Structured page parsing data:
===

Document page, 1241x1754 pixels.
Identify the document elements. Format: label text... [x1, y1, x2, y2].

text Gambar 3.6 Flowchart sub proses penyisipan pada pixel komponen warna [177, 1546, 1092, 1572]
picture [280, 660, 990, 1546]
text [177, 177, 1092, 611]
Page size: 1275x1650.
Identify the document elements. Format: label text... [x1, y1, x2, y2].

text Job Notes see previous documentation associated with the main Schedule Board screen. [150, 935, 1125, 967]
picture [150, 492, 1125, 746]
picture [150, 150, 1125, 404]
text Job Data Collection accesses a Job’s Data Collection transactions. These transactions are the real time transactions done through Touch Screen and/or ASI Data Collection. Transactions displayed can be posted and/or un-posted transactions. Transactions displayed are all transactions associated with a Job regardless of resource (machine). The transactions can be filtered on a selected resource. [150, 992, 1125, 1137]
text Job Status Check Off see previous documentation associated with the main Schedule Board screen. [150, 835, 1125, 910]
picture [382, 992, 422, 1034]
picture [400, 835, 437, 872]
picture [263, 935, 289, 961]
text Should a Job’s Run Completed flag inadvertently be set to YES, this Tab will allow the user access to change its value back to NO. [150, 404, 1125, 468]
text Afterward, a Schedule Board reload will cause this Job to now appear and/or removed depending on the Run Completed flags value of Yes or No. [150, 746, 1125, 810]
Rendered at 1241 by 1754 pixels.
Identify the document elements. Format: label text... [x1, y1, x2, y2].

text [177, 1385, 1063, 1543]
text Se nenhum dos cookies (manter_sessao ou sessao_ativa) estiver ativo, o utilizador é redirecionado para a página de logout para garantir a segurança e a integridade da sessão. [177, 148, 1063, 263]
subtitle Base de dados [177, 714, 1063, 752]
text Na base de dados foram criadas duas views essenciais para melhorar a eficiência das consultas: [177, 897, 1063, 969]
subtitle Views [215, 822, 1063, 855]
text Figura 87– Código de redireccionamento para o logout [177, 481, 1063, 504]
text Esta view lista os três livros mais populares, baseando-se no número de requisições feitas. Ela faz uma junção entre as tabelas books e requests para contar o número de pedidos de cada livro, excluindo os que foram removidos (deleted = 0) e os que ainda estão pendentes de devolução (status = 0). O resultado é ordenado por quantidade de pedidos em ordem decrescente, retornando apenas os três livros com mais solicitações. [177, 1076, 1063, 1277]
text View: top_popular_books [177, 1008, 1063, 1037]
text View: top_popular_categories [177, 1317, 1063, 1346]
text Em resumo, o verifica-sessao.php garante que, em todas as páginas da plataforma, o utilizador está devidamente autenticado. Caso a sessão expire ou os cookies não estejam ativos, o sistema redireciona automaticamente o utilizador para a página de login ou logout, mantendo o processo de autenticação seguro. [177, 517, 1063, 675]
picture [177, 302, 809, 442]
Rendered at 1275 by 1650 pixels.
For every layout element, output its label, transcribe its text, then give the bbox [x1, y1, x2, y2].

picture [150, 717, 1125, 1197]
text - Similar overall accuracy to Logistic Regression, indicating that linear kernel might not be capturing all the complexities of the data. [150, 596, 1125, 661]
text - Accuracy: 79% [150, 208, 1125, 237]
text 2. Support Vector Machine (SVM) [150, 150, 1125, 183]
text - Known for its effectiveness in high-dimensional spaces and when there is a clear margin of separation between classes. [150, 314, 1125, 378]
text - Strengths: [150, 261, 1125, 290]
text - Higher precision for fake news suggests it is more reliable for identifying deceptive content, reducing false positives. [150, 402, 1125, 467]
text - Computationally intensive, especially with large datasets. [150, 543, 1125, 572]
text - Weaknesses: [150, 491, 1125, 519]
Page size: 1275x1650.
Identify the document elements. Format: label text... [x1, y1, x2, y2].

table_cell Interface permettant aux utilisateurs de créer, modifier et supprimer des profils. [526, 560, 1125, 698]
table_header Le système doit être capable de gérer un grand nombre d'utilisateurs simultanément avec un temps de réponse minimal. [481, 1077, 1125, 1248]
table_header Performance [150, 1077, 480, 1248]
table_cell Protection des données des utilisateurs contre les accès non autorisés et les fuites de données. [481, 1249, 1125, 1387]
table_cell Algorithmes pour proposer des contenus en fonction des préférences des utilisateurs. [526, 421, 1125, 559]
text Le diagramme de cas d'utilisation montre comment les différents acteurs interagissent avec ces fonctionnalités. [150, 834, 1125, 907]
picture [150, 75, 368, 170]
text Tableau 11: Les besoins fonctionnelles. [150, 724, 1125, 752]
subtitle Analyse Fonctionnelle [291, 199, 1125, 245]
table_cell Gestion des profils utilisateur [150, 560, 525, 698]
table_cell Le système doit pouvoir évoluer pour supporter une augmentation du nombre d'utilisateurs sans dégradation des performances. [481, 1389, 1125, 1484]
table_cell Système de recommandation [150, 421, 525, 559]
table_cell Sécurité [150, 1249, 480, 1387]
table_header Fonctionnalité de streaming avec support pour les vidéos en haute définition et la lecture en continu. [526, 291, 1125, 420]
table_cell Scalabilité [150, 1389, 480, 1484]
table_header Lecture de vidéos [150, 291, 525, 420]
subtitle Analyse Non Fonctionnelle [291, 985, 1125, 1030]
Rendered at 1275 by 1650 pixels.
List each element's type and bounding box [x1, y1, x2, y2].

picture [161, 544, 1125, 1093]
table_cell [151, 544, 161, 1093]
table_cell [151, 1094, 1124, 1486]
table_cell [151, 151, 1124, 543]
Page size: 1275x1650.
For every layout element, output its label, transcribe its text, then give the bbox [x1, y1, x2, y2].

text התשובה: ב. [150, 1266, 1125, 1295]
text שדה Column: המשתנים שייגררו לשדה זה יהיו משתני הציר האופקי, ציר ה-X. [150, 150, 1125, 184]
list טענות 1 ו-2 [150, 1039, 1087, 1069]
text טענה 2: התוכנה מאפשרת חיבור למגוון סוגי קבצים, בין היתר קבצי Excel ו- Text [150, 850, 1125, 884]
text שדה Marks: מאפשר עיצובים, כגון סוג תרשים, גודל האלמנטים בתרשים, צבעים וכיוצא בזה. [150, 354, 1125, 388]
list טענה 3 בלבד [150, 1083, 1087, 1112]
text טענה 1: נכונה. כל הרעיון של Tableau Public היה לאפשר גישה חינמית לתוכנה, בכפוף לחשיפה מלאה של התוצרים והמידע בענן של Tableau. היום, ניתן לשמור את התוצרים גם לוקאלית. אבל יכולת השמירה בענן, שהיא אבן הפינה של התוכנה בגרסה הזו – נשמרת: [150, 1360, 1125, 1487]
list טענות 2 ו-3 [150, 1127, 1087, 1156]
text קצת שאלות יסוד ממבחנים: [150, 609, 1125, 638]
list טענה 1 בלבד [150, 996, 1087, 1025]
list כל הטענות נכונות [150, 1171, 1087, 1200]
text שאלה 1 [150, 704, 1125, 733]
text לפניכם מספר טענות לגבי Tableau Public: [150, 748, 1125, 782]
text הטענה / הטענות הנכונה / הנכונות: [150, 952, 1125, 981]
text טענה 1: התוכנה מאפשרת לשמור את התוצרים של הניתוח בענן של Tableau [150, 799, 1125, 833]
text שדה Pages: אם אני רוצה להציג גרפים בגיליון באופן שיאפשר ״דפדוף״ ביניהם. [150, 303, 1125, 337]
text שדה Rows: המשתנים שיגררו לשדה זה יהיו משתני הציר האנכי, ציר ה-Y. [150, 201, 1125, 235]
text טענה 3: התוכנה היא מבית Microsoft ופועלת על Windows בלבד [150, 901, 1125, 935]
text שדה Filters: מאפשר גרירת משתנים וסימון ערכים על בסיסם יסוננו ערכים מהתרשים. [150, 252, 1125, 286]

===

What you will do:
Restate the records above in full, keeping each line exactly as it stands.

Solution to this task:
Document page, 1241x1754 pixels.
Identify the document elements. Format: label text... [x1, y1, x2, y2].

text Gambar 3.6 Flowchart sub proses penyisipan pada pixel komponen warna [177, 1546, 1092, 1572]
picture [280, 660, 990, 1546]
text [177, 177, 1092, 611]
Page size: 1275x1650.
Identify the document elements. Format: label text... [x1, y1, x2, y2].

text Job Notes see previous documentation associated with the main Schedule Board screen. [150, 935, 1125, 967]
picture [150, 492, 1125, 746]
picture [150, 150, 1125, 404]
text Job Data Collection accesses a Job’s Data Collection transactions. These transactions are the real time transactions done through Touch Screen and/or ASI Data Collection. Transactions displayed can be posted and/or un-posted transactions. Transactions displayed are all transactions associated with a Job regardless of resource (machine). The transactions can be filtered on a selected resource. [150, 992, 1125, 1137]
text Job Status Check Off see previous documentation associated with the main Schedule Board screen. [150, 835, 1125, 910]
picture [382, 992, 422, 1034]
picture [400, 835, 437, 872]
picture [263, 935, 289, 961]
text Should a Job’s Run Completed flag inadvertently be set to YES, this Tab will allow the user access to change its value back to NO. [150, 404, 1125, 468]
text Afterward, a Schedule Board reload will cause this Job to now appear and/or removed depending on the Run Completed flags value of Yes or No. [150, 746, 1125, 810]
Rendered at 1241 by 1754 pixels.
Identify the document elements. Format: label text... [x1, y1, x2, y2].

text [177, 1385, 1063, 1543]
text Se nenhum dos cookies (manter_sessao ou sessao_ativa) estiver ativo, o utilizador é redirecionado para a página de logout para garantir a segurança e a integridade da sessão. [177, 148, 1063, 263]
subtitle Base de dados [177, 714, 1063, 752]
text Na base de dados foram criadas duas views essenciais para melhorar a eficiência das consultas: [177, 897, 1063, 969]
subtitle Views [215, 822, 1063, 855]
text Figura 87– Código de redireccionamento para o logout [177, 481, 1063, 504]
text Esta view lista os três livros mais populares, baseando-se no número de requisições feitas. Ela faz uma junção entre as tabelas books e requests para contar o número de pedidos de cada livro, excluindo os que foram removidos (deleted = 0) e os que ainda estão pendentes de devolução (status = 0). O resultado é ordenado por quantidade de pedidos em ordem decrescente, retornando apenas os três livros com mais solicitações. [177, 1076, 1063, 1277]
text View: top_popular_books [177, 1008, 1063, 1037]
text View: top_popular_categories [177, 1317, 1063, 1346]
text Em resumo, o verifica-sessao.php garante que, em todas as páginas da plataforma, o utilizador está devidamente autenticado. Caso a sessão expire ou os cookies não estejam ativos, o sistema redireciona automaticamente o utilizador para a página de login ou logout, mantendo o processo de autenticação seguro. [177, 517, 1063, 675]
picture [177, 302, 809, 442]
Rendered at 1275 by 1650 pixels.
For every layout element, output its label, transcribe its text, then give the bbox [x1, y1, x2, y2].

picture [150, 717, 1125, 1197]
text - Similar overall accuracy to Logistic Regression, indicating that linear kernel might not be capturing all the complexities of the data. [150, 596, 1125, 661]
text - Accuracy: 79% [150, 208, 1125, 237]
text 2. Support Vector Machine (SVM) [150, 150, 1125, 183]
text - Known for its effectiveness in high-dimensional spaces and when there is a clear margin of separation between classes. [150, 314, 1125, 378]
text - Strengths: [150, 261, 1125, 290]
text - Higher precision for fake news suggests it is more reliable for identifying deceptive content, reducing false positives. [150, 402, 1125, 467]
text - Computationally intensive, especially with large datasets. [150, 543, 1125, 572]
text - Weaknesses: [150, 491, 1125, 519]
Page size: 1275x1650.
Identify the document elements. Format: label text... [x1, y1, x2, y2].

table_cell Interface permettant aux utilisateurs de créer, modifier et supprimer des profils. [526, 560, 1125, 698]
table_header Le système doit être capable de gérer un grand nombre d'utilisateurs simultanément avec un temps de réponse minimal. [481, 1077, 1125, 1248]
table_header Performance [150, 1077, 480, 1248]
table_cell Protection des données des utilisateurs contre les accès non autorisés et les fuites de données. [481, 1249, 1125, 1387]
table_cell Algorithmes pour proposer des contenus en fonction des préférences des utilisateurs. [526, 421, 1125, 559]
text Le diagramme de cas d'utilisation montre comment les différents acteurs interagissent avec ces fonctionnalités. [150, 834, 1125, 907]
picture [150, 75, 368, 170]
text Tableau 11: Les besoins fonctionnelles. [150, 724, 1125, 752]
subtitle Analyse Fonctionnelle [291, 199, 1125, 245]
table_cell Gestion des profils utilisateur [150, 560, 525, 698]
table_cell Le système doit pouvoir évoluer pour supporter une augmentation du nombre d'utilisateurs sans dégradation des performances. [481, 1389, 1125, 1484]
table_cell Système de recommandation [150, 421, 525, 559]
table_cell Sécurité [150, 1249, 480, 1387]
table_header Fonctionnalité de streaming avec support pour les vidéos en haute définition et la lecture en continu. [526, 291, 1125, 420]
table_cell Scalabilité [150, 1389, 480, 1484]
table_header Lecture de vidéos [150, 291, 525, 420]
subtitle Analyse Non Fonctionnelle [291, 985, 1125, 1030]
Rendered at 1275 by 1650 pixels.
List each element's type and bounding box [x1, y1, x2, y2].

picture [161, 544, 1125, 1093]
table_cell [151, 544, 161, 1093]
table_cell [151, 1094, 1124, 1486]
table_cell [151, 151, 1124, 543]
Page size: 1275x1650.
For every layout element, output its label, transcribe its text, then give the bbox [x1, y1, x2, y2].

text התשובה: ב. [150, 1266, 1125, 1295]
text שדה Column: המשתנים שייגררו לשדה זה יהיו משתני הציר האופקי, ציר ה-X. [150, 150, 1125, 184]
list טענות 1 ו-2 [150, 1039, 1087, 1069]
text טענה 2: התוכנה מאפשרת חיבור למגוון סוגי קבצים, בין היתר קבצי Excel ו- Text [150, 850, 1125, 884]
text שדה Marks: מאפשר עיצובים, כגון סוג תרשים, גודל האלמנטים בתרשים, צבעים וכיוצא בזה. [150, 354, 1125, 388]
list טענה 3 בלבד [150, 1083, 1087, 1112]
text טענה 1: נכונה. כל הרעיון של Tableau Public היה לאפשר גישה חינמית לתוכנה, בכפוף לחשיפה מלאה של התוצרים והמידע בענן של Tableau. היום, ניתן לשמור את התוצרים גם לוקאלית. אבל יכולת השמירה בענן, שהיא אבן הפינה של התוכנה בגרסה הזו – נשמרת: [150, 1360, 1125, 1487]
list טענות 2 ו-3 [150, 1127, 1087, 1156]
text קצת שאלות יסוד ממבחנים: [150, 609, 1125, 638]
list טענה 1 בלבד [150, 996, 1087, 1025]
list כל הטענות נכונות [150, 1171, 1087, 1200]
text שאלה 1 [150, 704, 1125, 733]
text לפניכם מספר טענות לגבי Tableau Public: [150, 748, 1125, 782]
text הטענה / הטענות הנכונה / הנכונות: [150, 952, 1125, 981]
text טענה 1: התוכנה מאפשרת לשמור את התוצרים של הניתוח בענן של Tableau [150, 799, 1125, 833]
text שדה Pages: אם אני רוצה להציג גרפים בגיליון באופן שיאפשר ״דפדוף״ ביניהם. [150, 303, 1125, 337]
text שדה Rows: המשתנים שיגררו לשדה זה יהיו משתני הציר האנכי, ציר ה-Y. [150, 201, 1125, 235]
text טענה 3: התוכנה היא מבית Microsoft ופועלת על Windows בלבד [150, 901, 1125, 935]
text שדה Filters: מאפשר גרירת משתנים וסימון ערכים על בסיסם יסוננו ערכים מהתרשים. [150, 252, 1125, 286]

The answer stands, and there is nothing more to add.